The Leap Motion is a curious little gadget. It’s a tiny optical motion controller that enables gesture controls on your PC or Mac, shaped like an oversized USB mass storage device with silver edges and a weird little connector on the left hand side. The top is black yet slightly transparent to reveal the trackers underneath, and it’s bevelled in a sleek silver. The only way you’ll ever know it’s on is a little green light at the front or a discreet red light up the top.
It’s really no larger than a fun-size Crunchie bar, for example, but this thing will sit on your desk and track your hands as they wave above it and use that motion to control various apps.
Set-up on Windows or Mac couldn’t be easier. Download the helper app, plug in your device, and calibrate.
Leap Motion sees your hand via infrared and makes a 3D wireframe for the software to understand, you can then use software to set up contextual movements to trigger different actions.
The basic effect is not unlike how Tom Cruise controls the display panels at pre-crime headquarters in Minority Report. Which is very cool.
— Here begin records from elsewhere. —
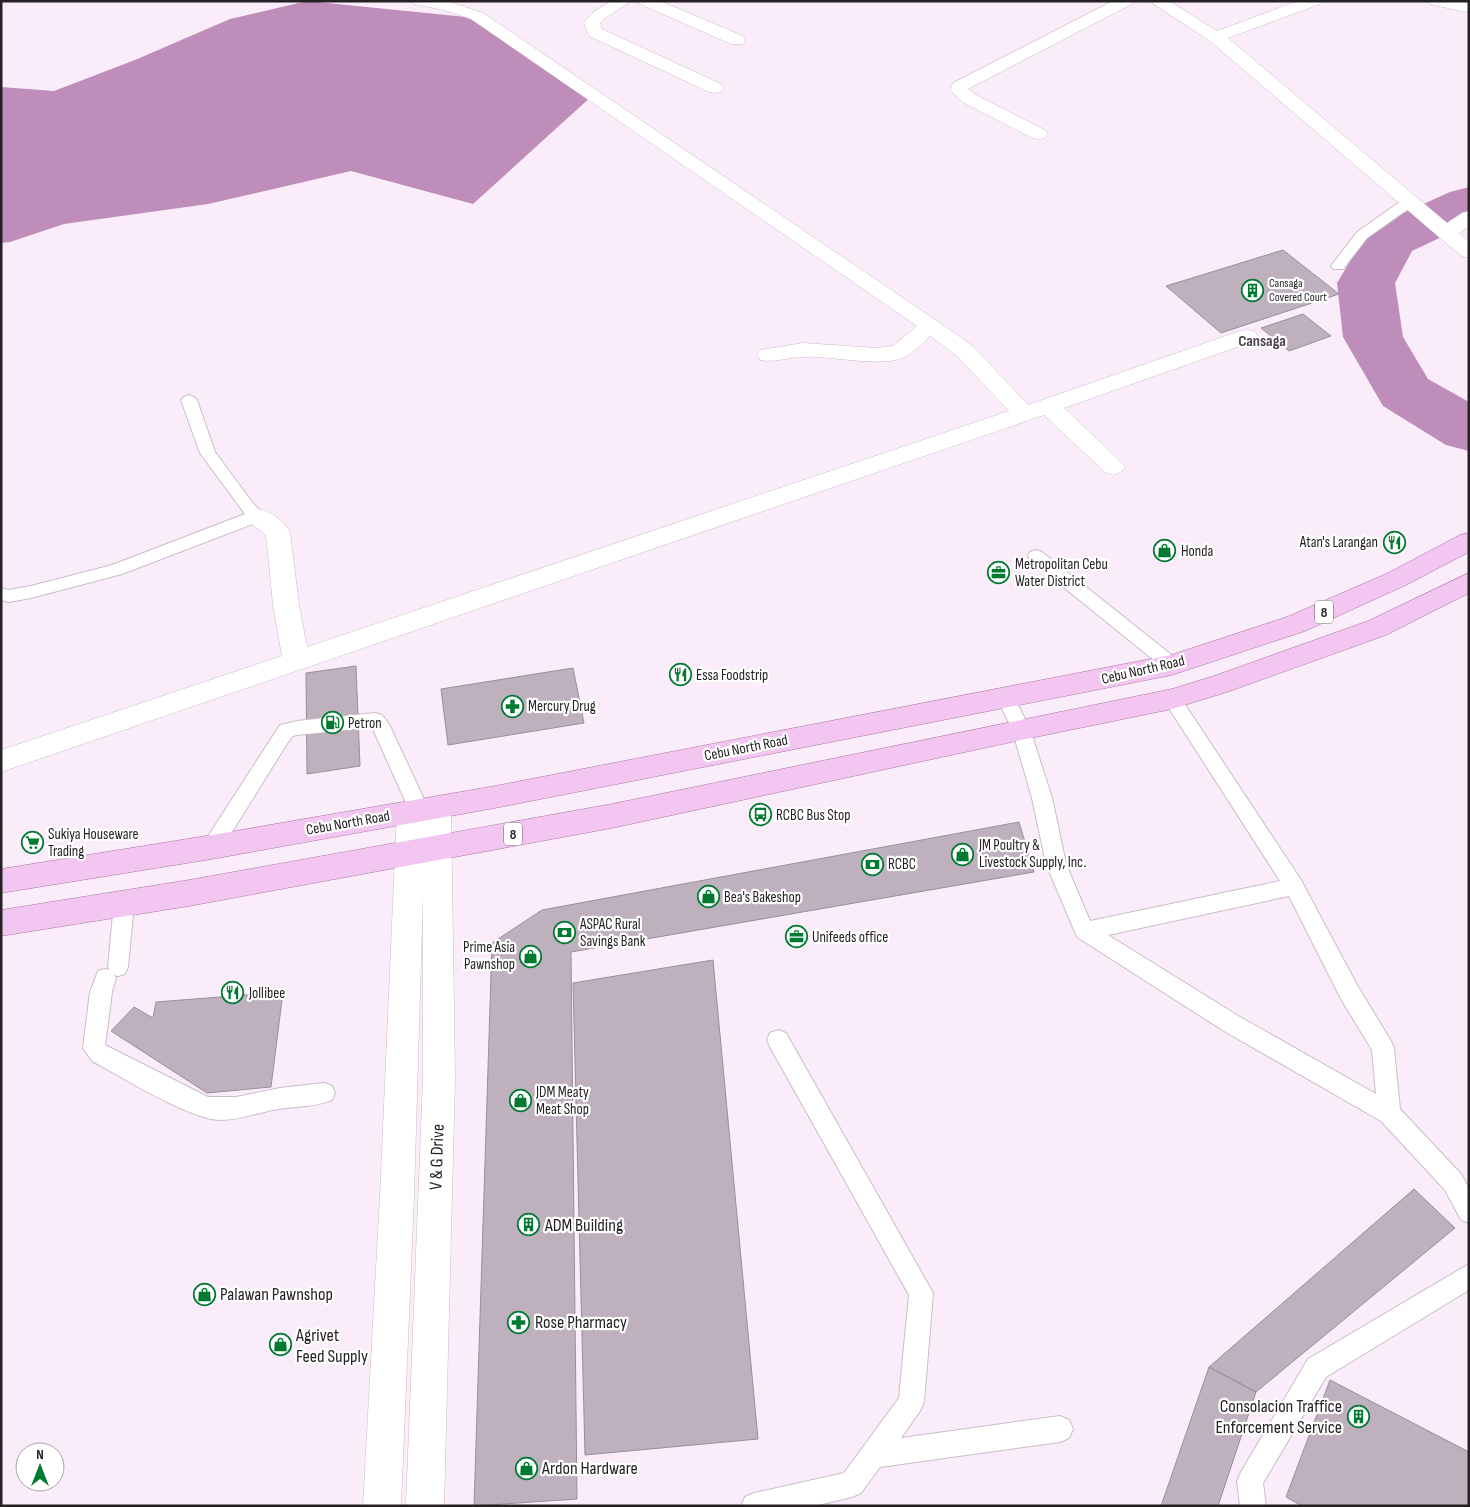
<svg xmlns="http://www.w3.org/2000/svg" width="1470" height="1507" font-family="'Sofia Sans Condensed',sans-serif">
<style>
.water{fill:#be8dba}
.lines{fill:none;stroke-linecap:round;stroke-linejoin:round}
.river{fill:#be8dba;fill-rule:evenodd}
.building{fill:#beb1bd;stroke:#9b8e99}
.service-casing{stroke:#cabdc8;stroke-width:2}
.minor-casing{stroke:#cabdc8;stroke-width:1}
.tertiary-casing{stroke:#cabdc8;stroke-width:1}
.primary-casing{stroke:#a673a3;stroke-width:1}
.service{fill:#fff;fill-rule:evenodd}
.minor{fill:#fff;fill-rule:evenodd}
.tertiary{fill:#fff;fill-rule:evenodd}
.primary{fill:#f3c5f1;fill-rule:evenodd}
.labels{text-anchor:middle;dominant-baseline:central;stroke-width:4.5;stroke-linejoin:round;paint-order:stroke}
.far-poi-label{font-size:12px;fill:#262125;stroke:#fff;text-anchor:start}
.shield{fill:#fff;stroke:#676466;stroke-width:1}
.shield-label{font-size:14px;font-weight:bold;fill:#262125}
.poi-label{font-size:15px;fill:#262125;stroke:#fff;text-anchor:start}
.street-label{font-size:15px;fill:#262125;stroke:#fff}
.far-district-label{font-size:16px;font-weight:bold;fill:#4e444e;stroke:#fff}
.near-street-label{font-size:18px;fill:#262125;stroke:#fff}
.near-poi-label{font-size:18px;fill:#262125;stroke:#fff;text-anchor:start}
</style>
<rect width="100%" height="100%" fill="#faedf9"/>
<path class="water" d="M 307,1 L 476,18 L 593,95 L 473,204 L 351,171 L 208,204 L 64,224 L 10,242 L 1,243 L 1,87 L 54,91 L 135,60 L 230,19 Z"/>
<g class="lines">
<path class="river" d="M 1469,187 L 1469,224 L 1412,251 L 1395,283 L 1403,337 L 1428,379 L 1469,402 L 1469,451 L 1446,445 L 1383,406 L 1343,337 L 1337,283 L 1370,228 L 1450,192 Z"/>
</g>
<path class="building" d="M 1283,250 L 1339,294 L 1221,333 L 1166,286 Z
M 1303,314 L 1331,336 L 1289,351 L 1261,328 Z
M 356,666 L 360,766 L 307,774 L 306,673 Z
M 573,668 L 584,723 L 448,745 L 441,689 Z
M 1019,822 L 1034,872 L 571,952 L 577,1499 L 474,1506 L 492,943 L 542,910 Z
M 713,960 L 758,1439 L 585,1455 L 573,983 Z
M 283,992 L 271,1087 L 207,1093 L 111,1031 L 134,1007 L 153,1018 L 156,1002 Z
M 1414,1189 L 1455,1228 L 1256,1392 L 1209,1367 Z
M 1209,1367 L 1256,1392 L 1218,1506 L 1161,1506 Z
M 1330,1380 L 1469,1452 L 1469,1506 L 1302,1506 L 1286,1497 Z"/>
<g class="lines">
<defs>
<path id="service" d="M 1409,198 L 1414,199 L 1416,202 L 1414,205 L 1367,238 L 1343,269 L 1333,269 L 1331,266 L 1357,232 L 1404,199 Z
M 189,395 L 194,397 L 197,400 L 215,452 L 252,502 L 265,516 L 263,520 L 122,574 L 31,598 L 9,602 L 1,600 L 1,588 L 9,590 L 31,586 L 112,565 L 245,514 L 200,453 L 181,400 L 184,397 Z
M 1036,550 L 1042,552 L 1178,660 L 1181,665 L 1178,670 L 1172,672 L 1166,670 L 1030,560 L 1028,556 L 1030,552 Z
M 1006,691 L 1012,693 L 1030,729 L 1052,798 L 1066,864 L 1090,921 L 1280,881 L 1163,699 L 1166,694 L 1172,692 L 1178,694 L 1301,880 L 1357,985 L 1391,1041 L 1394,1048 L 1400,1109 L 1461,1174 L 1469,1188 L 1469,1223 L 1461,1220 L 1445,1190 L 1381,1121 L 1224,1031 L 1077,937 L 1046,864 L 1032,798 L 1012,729 L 997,698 L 1000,693 ZM 1289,896 L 1341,999 L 1372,1050 L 1376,1094 L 1240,1017 L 1108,935 Z
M 375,713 L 382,715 L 389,724 L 429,810 L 426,816 L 419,818 L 412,816 L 372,727 L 297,735 L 293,736 L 288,742 L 219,853 L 212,855 L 205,853 L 202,847 L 205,841 L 280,725 L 297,721 Z
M 124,894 L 131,897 L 134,903 L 128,967 L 125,974 L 118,976 L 114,975 L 116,978 L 112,992 L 105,1045 L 208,1097 L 236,1097 L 280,1088 L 324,1083 L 332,1086 L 335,1093 L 332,1100 C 316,1107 297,1106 279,1109 C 259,1112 240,1120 220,1120 C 189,1119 122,1077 92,1061 L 83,1048 L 90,992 L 98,971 L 105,969 L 109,970 L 108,967 L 114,903 L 117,897 Z
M 778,1030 L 786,1033 L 933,1293 L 924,1402 L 920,1411 L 901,1438 L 1060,1416 L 1069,1420 L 1073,1429 L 1069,1438 L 1060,1442 L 880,1467 L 861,1493 L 852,1497 L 814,1506 L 741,1506 L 745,1497 L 754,1493 L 844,1473 L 899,1398 L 909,1295 L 770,1047 L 767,1040 L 770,1033 Z
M 1469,1264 L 1469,1290 L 1326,1377 L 1263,1483 L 1266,1506 L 1240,1506 L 1237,1481 L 1241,1472 L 1308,1359 Z"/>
<path id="minor" d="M 412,1 L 447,1 L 483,13 L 937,321 L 973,346 L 1028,405 L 1240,331 L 1247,330 L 1254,331 L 1258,336 L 1254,341 L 1064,408 L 1121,462 L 1125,467 L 1121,472 L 1113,475 L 1105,472 L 1044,415 L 1,772 L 1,750 L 282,656 L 273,605 L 266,535 L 249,522 L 245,516 L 249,510 C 264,506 282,518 290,532 L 299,605 L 307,647 L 1009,411 L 957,356 L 930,336 C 923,342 915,351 907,356 C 885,369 829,355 803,357 C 788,357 775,363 760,360 L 757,355 L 760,350 L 803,343 L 876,348 L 893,346 L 917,326 L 471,19 L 444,10 L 414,4 Z
M 611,1 L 631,1 L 604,19 L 600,23 L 602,29 L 721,84 L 724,88 L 721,92 L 715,93 L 709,92 L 589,36 L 584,23 L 592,13 Z
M 638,1 L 660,1 L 743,36 L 745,40 L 743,44 L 731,44 L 640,4 Z
M 1113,1 L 1134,1 L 1132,4 L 968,89 L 976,95 L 1045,130 L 1048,134 L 1045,138 L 1039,139 L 1033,138 L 964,103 L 950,90 L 953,83 Z
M 1149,1 L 1169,1 L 1217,31 L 1298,1 L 1322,1 L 1320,4 L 1228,38 L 1447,223 L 1462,213 L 1469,211 L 1469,226 L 1459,233 L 1469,242 L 1469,258 L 1462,256 L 1439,237 L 1210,41 Z
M 1428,1 L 1465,2 L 1469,3 L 1469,11 L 1465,12 L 1430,4 Z"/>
<path id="tertiary" d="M 437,796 L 447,799 L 451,807 L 455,1078 L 444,1506 L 406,1506 L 423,1078 L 423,894 L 414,1196 L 401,1506 L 363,1506 L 380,1196 L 397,812 L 401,804 L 411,800 L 421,804 L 423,807 L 427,799 Z"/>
<path id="primary" d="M 1469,533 L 1469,552 L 1406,585 L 1305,631 L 1172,675 L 495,808 L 212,859 L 1,893 L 1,869 L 212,835 L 495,786 L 1171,655 L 1287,617 L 1388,573 L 1460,535 Z
M 1469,573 L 1469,593 L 1386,635 L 1230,691 L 1172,709 L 1021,740 L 612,828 L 189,906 L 1,936 L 1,910 L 189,880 L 612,804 L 1172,689 L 1214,676 L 1368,621 Z"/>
</defs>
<use href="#service" class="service-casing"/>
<use href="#minor" class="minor-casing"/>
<use href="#tertiary" class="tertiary-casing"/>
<use href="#primary" class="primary-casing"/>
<use href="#service" class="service"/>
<use href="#minor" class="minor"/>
<use href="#tertiary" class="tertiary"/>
<use href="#primary" class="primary"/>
</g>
<defs>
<symbol id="building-ring" viewBox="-11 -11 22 22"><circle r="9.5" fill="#fff" stroke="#007a31" stroke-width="1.5"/><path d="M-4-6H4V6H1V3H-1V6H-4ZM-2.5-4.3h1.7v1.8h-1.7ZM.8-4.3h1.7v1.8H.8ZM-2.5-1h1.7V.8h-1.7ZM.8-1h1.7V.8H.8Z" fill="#007a31"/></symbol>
<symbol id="restaurant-ring" viewBox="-11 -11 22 22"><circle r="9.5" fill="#fff" stroke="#007a31" stroke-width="1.5"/><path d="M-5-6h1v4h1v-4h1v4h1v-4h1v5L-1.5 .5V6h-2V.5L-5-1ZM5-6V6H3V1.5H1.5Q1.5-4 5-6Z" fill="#007a31"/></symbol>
<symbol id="shop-ring" viewBox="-11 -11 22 22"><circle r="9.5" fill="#fff" stroke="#007a31" stroke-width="1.5"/><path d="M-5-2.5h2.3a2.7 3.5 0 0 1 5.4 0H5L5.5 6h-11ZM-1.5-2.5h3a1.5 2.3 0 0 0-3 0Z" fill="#007a31"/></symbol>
<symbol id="office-ring" viewBox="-11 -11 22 22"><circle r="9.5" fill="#fff" stroke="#007a31" stroke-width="1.5"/><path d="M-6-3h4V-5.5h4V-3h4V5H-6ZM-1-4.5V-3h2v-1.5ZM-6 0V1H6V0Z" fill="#007a31"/></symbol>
<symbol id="pharmacy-ring" viewBox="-11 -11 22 22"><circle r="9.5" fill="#fff" stroke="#007a31" stroke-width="1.5"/><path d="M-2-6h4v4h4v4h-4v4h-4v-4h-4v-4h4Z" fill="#007a31"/></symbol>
<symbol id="fuel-ring" viewBox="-11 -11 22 22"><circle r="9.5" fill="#fff" stroke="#007a31" stroke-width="1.5"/><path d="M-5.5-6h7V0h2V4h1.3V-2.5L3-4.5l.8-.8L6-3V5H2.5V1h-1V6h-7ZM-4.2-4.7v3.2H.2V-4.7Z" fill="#007a31"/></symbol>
<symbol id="bus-ring" viewBox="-11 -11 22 22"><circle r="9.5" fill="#fff" stroke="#007a31" stroke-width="1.5"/><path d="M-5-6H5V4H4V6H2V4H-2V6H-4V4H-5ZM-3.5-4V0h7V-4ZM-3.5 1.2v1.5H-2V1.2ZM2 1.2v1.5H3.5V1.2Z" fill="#007a31"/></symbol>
<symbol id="supermarket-ring" viewBox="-11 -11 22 22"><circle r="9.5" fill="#fff" stroke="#007a31" stroke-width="1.5"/><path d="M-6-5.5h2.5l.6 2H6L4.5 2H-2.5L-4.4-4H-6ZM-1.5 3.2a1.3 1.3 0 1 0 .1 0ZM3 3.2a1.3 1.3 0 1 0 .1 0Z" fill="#007a31"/></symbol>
<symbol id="bank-ring" viewBox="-11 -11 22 22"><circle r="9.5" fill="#fff" stroke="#007a31" stroke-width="1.5"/><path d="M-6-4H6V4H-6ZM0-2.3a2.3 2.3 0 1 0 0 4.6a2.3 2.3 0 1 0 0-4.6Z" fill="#007a31"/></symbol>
</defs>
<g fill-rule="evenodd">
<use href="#building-ring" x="1240" y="278" width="25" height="25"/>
<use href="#restaurant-ring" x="1382" y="530" width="25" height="25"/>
<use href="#shop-ring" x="1152" y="538" width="25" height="25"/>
<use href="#office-ring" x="986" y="560" width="25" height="25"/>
<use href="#restaurant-ring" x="668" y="662" width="25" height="25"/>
<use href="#pharmacy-ring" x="500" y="694" width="25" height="25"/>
<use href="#fuel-ring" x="320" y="710" width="25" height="25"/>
<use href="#bus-ring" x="748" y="802" width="25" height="25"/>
<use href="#supermarket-ring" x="20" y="830" width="25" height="25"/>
<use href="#shop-ring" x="950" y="842" width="25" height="25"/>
<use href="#bank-ring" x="860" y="852" width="25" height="25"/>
<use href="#shop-ring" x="696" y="884" width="25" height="25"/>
<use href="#bank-ring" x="552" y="920" width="25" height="25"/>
<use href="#office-ring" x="784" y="924" width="25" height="25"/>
<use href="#shop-ring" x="518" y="944" width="25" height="25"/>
<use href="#restaurant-ring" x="220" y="980" width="25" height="25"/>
<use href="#shop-ring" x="508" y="1088" width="25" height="25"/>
<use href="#building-ring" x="516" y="1212" width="25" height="25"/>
<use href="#shop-ring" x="192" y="1282" width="25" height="25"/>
<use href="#pharmacy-ring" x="506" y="1310" width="25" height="25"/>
<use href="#shop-ring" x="268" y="1332" width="25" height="25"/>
<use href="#building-ring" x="1346" y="1404" width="25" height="25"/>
<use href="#shop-ring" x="514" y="1456" width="25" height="25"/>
</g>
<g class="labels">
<g class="far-poi-label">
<text x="1269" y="283">Cansaga<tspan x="1269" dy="14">Covered Court</tspan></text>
</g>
<g class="shield">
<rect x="1315" y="600.5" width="18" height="23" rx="4"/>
<rect x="504" y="822.5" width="18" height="23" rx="4"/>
</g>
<g class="shield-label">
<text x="1324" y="612">8</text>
<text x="513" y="834">8</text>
</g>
<g class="poi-label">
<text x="1378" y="542" text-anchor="end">Atan's Larangan</text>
<text x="1181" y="551">Honda</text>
<text x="1015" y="564">Metropolitan Cebu<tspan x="1015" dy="17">Water District</tspan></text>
<text x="696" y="675">Essa Foodstrip</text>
<text x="528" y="706">Mercury Drug</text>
<text x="348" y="723">Petron</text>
<text x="776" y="815">RCBC Bus Stop</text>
<text x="48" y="834">Sukiya Houseware<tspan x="48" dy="17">Trading</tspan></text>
<text x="979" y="845">JM Poultry &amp;<tspan x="979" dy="17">Livestock Supply, Inc.</tspan></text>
<text x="888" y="864">RCBC</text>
<text x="724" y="897">Bea's Bakeshop</text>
<text x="580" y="924">ASPAC Rural<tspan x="580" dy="17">Savings Bank</tspan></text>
<text x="812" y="937">Unifeeds office</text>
<text x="515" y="947" text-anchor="end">Prime Asia<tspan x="515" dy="17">Pawnshop</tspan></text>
<text x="249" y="993">Jollibee</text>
<text x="536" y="1092">JDM Meaty<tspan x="536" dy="17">Meat Shop</tspan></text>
</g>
<g class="street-label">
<text transform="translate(1143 670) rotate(-13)">Cebu North Road</text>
<text transform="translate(746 748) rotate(-11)">Cebu North Road</text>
<text transform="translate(348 823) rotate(-10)">Cebu North Road</text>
</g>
<g class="far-district-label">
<text x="1262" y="341">Cansaga</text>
</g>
<g class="near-street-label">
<text transform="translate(437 1157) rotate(-88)">V &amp; G Drive</text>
</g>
<g class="near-poi-label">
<text x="545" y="1225">ADM Building</text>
<text x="220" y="1294">Palawan Pawnshop</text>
<text x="535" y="1322">Rose Pharmacy</text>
<text x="296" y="1335">Agrivet<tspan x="296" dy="21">Feed Supply</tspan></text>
<text x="1342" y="1406" text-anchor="end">Consolacion Traffice<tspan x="1342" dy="21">Enforcement Service</tspan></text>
<text x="542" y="1468">Ardon Hardware</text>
</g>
</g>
<rect width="1470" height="1507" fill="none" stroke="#262125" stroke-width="5"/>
<g transform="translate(40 1467)"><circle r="24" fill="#ffffff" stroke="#a8a6a8"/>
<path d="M0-4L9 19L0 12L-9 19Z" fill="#007a31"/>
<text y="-8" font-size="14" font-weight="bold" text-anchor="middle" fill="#262125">N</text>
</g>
</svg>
There are a variety of games and apps the Leap Motion ships with, but to best illustrate how powerful it could be in hacking your system for productivity, we downloaded Better Touch Tool for Mac and got to work setting up a few Global gestures that would affect the whole system.
It’s simple really: using one finger (you can set up multi-finger gestures or even clapping gestures if you like), we decided to control iTunes. One finger gesturing up is Play, swiping left is Previous Track, swiping right is Next Track. What’s cool is how you can set it to also respond to circular motions. If I move my finger clockwise in a small circle, it will turn the speaker volume up. Counter-clockwise turns the volume down. It’s really incredible to experience.
We’re going to be experimenting with Dictation on Mountain Lion for the afternoon, and hopefully we’ll be able to bring you a whole article that we didn’t have to touch they keyboard once to write.
Using the Leap Motion requires nuance. It’s a subtle gadget, and it takes a little finesse to master. You can’t just go flailing your arms round like some un-coordinated dervish and expect it to work.
The only concern we’ve come across right now is how the Leap Motion interacts with overhead light. Our office looks more or less like an accounting firm as far as decor is concerned, complete with overhead halogen tube lights. Whenever we switched the lights on above the Leap Motion, it went a little crazy before saying that it would try to compensate for the new infrared light source that was interfering with the tracking. The compensation works, to a point, but there are still a few times when you’re waggling your hand above the unit with no response.
The success of the Leap Motion is really going to depend on what the community does with it. Whether gaming studios will integrate it into their games to make it more immersive, or whether app developers will allow their gear to be controlled with Leap. Right now it’s fun little novelty with so much potential. Hopefully it can be realised so you can be a Force-wielding Jedi at all times.